The place has an untouched quality, a feeling as though you are the first foreigners to roll through. Driving through that panorama is relatively easy, as long as you map out in advance -- few people in the towns en route could give directions in English.

On the very bright side gasoline is subsidized by the state, so at least for now you can fill up for roughly 50 cents a gallon.

The route we took from Tehran, up Firoozkouh highway, is the same you'd take on a Caspian Sea holiday.

Our destination, however, was the Kalaleh-based horse ranch of Louise Firooz, 74, an American from Virginia who has spent 50 years living in Iran and breeding horses on her ranch.

Consider her the Jane Goodall of Iran -- what Goodall did for African chimpanzees Firooz did for the horse breeds of Northern Iran.

Years ago she identified an otherwise unknown species called the Caspian pony -- technically a horse with smaller proportions. On her farm horses, dogs and chickens mingle freely on the clean Golestan plains.
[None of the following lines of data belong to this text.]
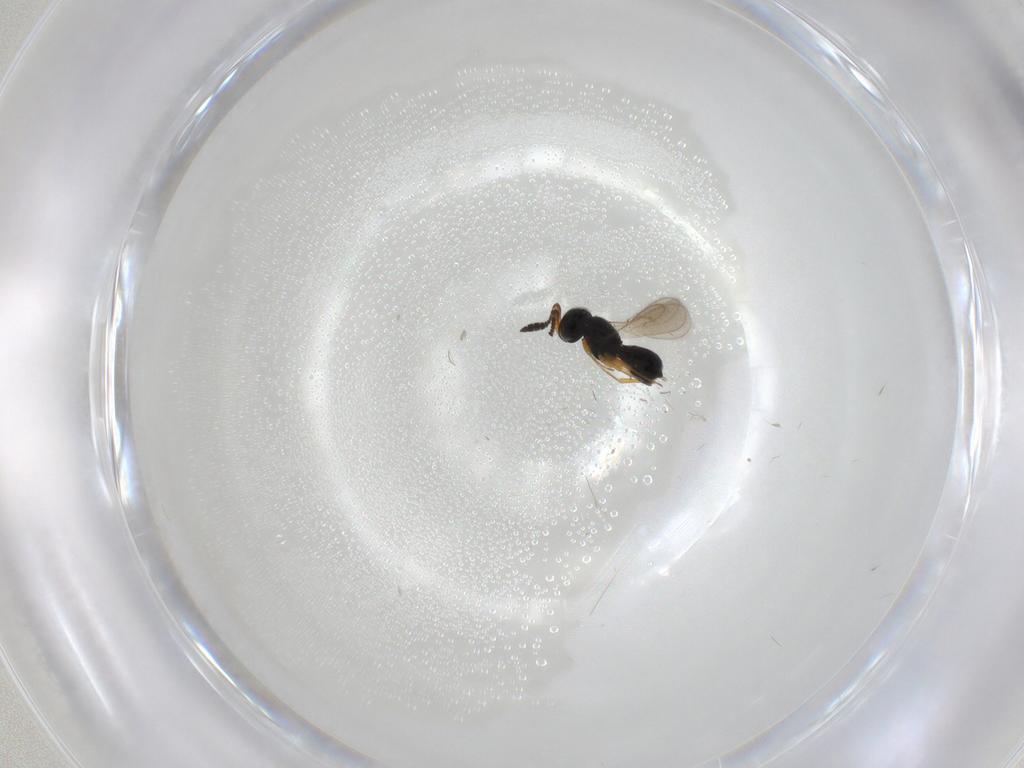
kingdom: Animalia
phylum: Arthropoda
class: Insecta
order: Hymenoptera
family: Scelionidae
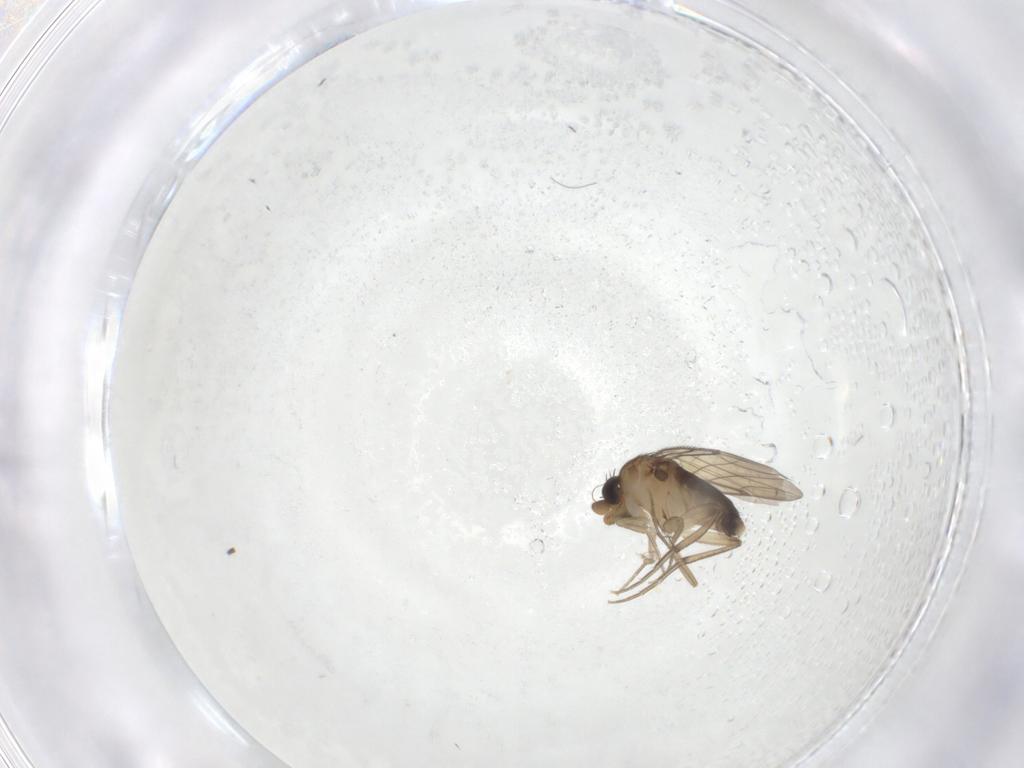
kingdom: Animalia
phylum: Arthropoda
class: Insecta
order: Diptera
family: Phoridae
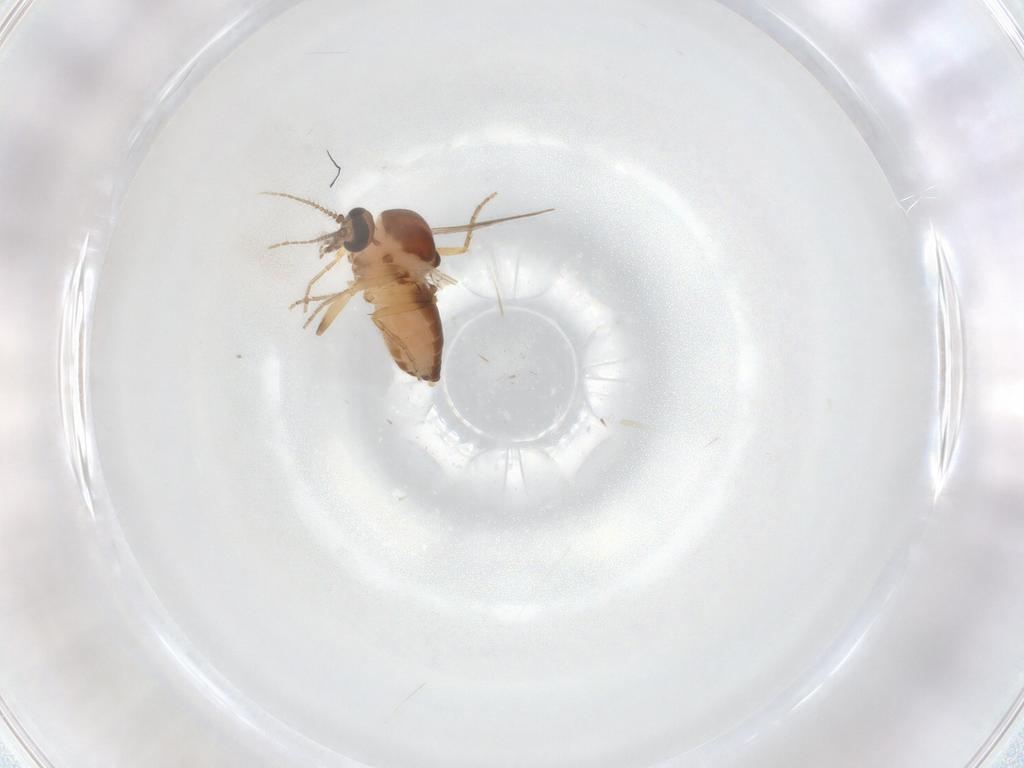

Her ranch normally takes in eco-tourists through a travel agency called In the Saddle. Visitors stay on her farm and ride horses over trails in the nearby Iranian National Park & Wildlife Preserve.

"It's the last of the great European forests here -- amazing forests, with the wild boar and the trees and the whole clean atmosphere. This is about as clean air as you can get," Firooz said of the northern Iranian countryside that has become her home.

Horse riding and racing are extremely popular in Iran, and Golestan is perfect horse country. The province offers racetracks with betting -- the sole public gambling officially permitted in the Islamic Republic, only legal because the Prophet Muhammad allowed it during his time.

Aside from horses, the province of Golestan, which literally means "flower garden," is home to Iran's Turkomen minority. They are a generally insular ethnic group distinct from the Pars or Fars who nominally define the Persian identity. Women in the region wear more colorful, patterned dress, in contrast to the mostly black "hejabs" (head scarves) and "chadors" (full-body robe) of Tehran.

There is plenty of local color along the road to and from Golestan: beautiful mosques, fresh fruit shops and fishmongers selling their catch in the middle of the highway.

There was one historical attraction called the Gombad Ghaboos, a 181-foot tower nearly 1,000 years old that claims to be the tallest brick structure tower in the world.

Aside from that tower nothing made by man in Golestan catches the eye. Rather, in a country known for historical wonders, Golestan's natural beauty makes it timeless.